My focus is strategic and governance-oriented. I am thinking about how enterprises organize their API assets, how they tag and categorize operations, and how they produce MCP servers that are discoverable, standardized, and well-governed. I see a messy landscape where some teams generate MCP servers from clean OpenAPI specs while others spin them up ad hoc with no standards in place. My work at Naftiko aims to bring order to that — not by locking things down, but by providing the scaffolding (catalogs, sandboxes, governance rules) that makes the chaos manageable.

As I see it: Patrick is in tooling land. I'm in resource land. Patrick is more tactical. I'm more strategic.

Where the Two Approaches Meet

Both myself and Patrick acknowledged that the ideal state requires both perspectives. Enterprises need to think strategically about their API assets — clean descriptions, proper tagging, good examples — and they need tactical runtime systems that help agents navigate those assets efficiently. The governance layer and the execution layer aren't in competition; they're complementary.

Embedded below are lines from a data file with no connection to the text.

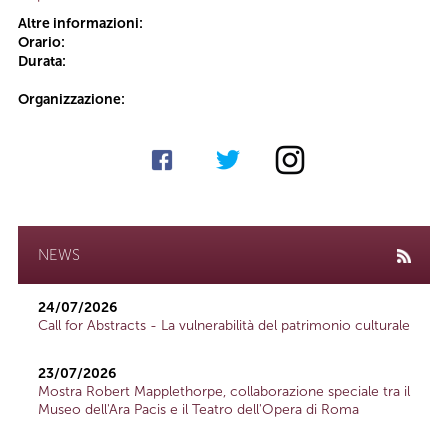
Altre informazioni:
Orario:
Durata:
Organizzazione:
NEWS
24/07/2026
Call for Abstracts - La vulnerabilità del patrimonio culturale
23/07/2026
Mostra Robert Mapplethorpe, collaborazione speciale tra il
Museo dell'Ara Pacis e il Teatro dell'Opera di Roma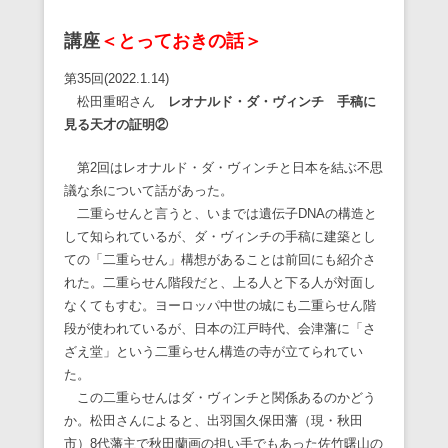
講座
＜とっておきの話＞
第35回(2022.1.14)
松田重昭さん
レオナルド・ダ・ヴィンチ 手稿に
見る天才の証明②
第2回はレオナルド・ダ・ヴィンチと日本を結ぶ不思
議な糸について話があった。
二重らせんと言うと、いまでは遺伝子DNAの構造と
して知られているが、ダ・ヴィンチの手稿に建築とし
ての「二重らせん」構想があることは前回にも紹介さ
れた。二重らせん階段だと、上る人と下る人が対面し
なくてもすむ。ヨーロッパ中世の城にも二重らせん階
段が使われているが、日本の江戸時代、会津藩に「さ
ざえ堂」という二重らせん構造の寺が立てられてい
た。
この二重らせんはダ・ヴィンチと関係あるのかどう
か。松田さんによると、出羽国久保田藩（現・秋田
市）8代藩主で秋田蘭画の担い手でもあった佐竹曙山の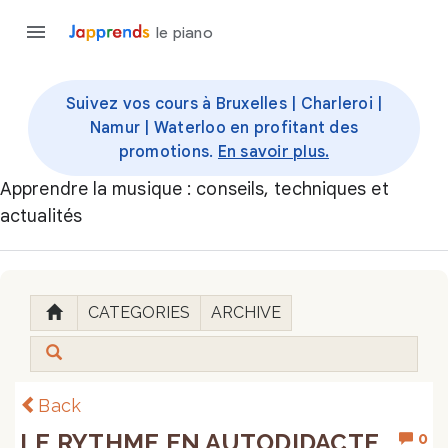
le piano
Suivez vos cours à Bruxelles | Charleroi |
Namur | Waterloo en profitant des
promotions.
En savoir plus.
Apprendre la musique : conseils, techniques et
actualités
CATEGORIES
ARCHIVE
Back
LE RYTHME EN AUTODIDACTE
0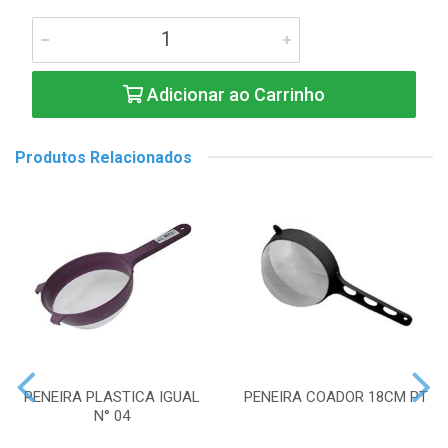
Adicionar ao Carrinho
Produtos Relacionados
PENEIRA PLASTICA IGUAL
PENEIRA COADOR 18CM PT
N° 04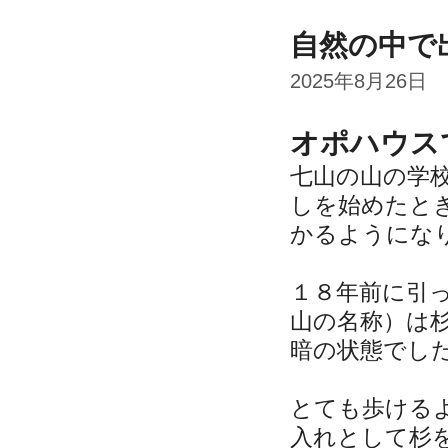
自然の中で
2025年8月26日
オポハウス
七山の山の学
しを始めたと
かるようにな
１８年前に引
山の名称）は
暗の状態でし
とても歩ける
入れとして杉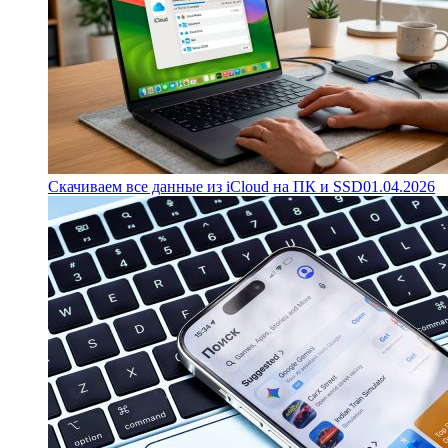
Скачиваем все данные из iCloud на ПК и SSD
01.04.2026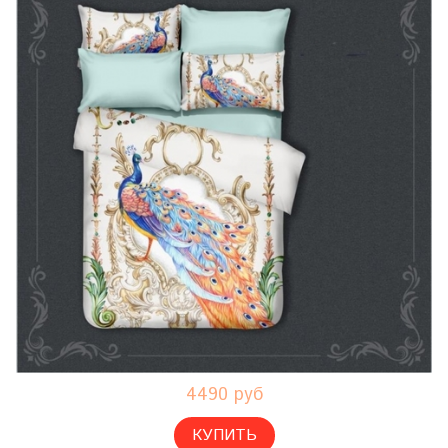
4490 руб
КУПИТЬ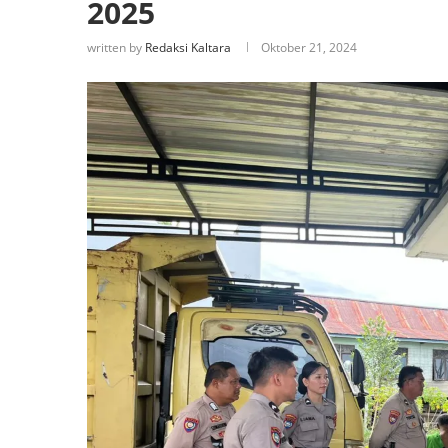
2025
written by
Redaksi Kaltara
Oktober 21, 2024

Patrick highlighted a practical example of the overlap: linting rules. Sideko originally built linters for SDK generation — checking that examples matched schemas, for instance. Now, with MCP generation, the rules are different. Descriptions matter more than ever because they become the tool descriptions agents rely on. Catching lazy duplication (where a short summary and a long description field say the exact same thing) is suddenly a real issue when that text is what an AI model uses to decide which tool to call.

Looking Ahead

The conversation closed with a shared sense of possibility — but alsohumility. I openly admitted he's still learning the specifics of context engineering. Patrick acknowledged the landscape is moving so fast that techniques change before you can fully evaluate them. But both see the value in open collaboration: sharing artifacts, open-sourcing foundational layers like OpenAPI definitions and examples, and competing on the value they add rather than hoarding the raw materials.

It was a longer episode than usual — about 25 minutes — but one that earned its 25 minutes. If you're working at the intersection of APIs, agents, and AI, this is a conversation worth your time.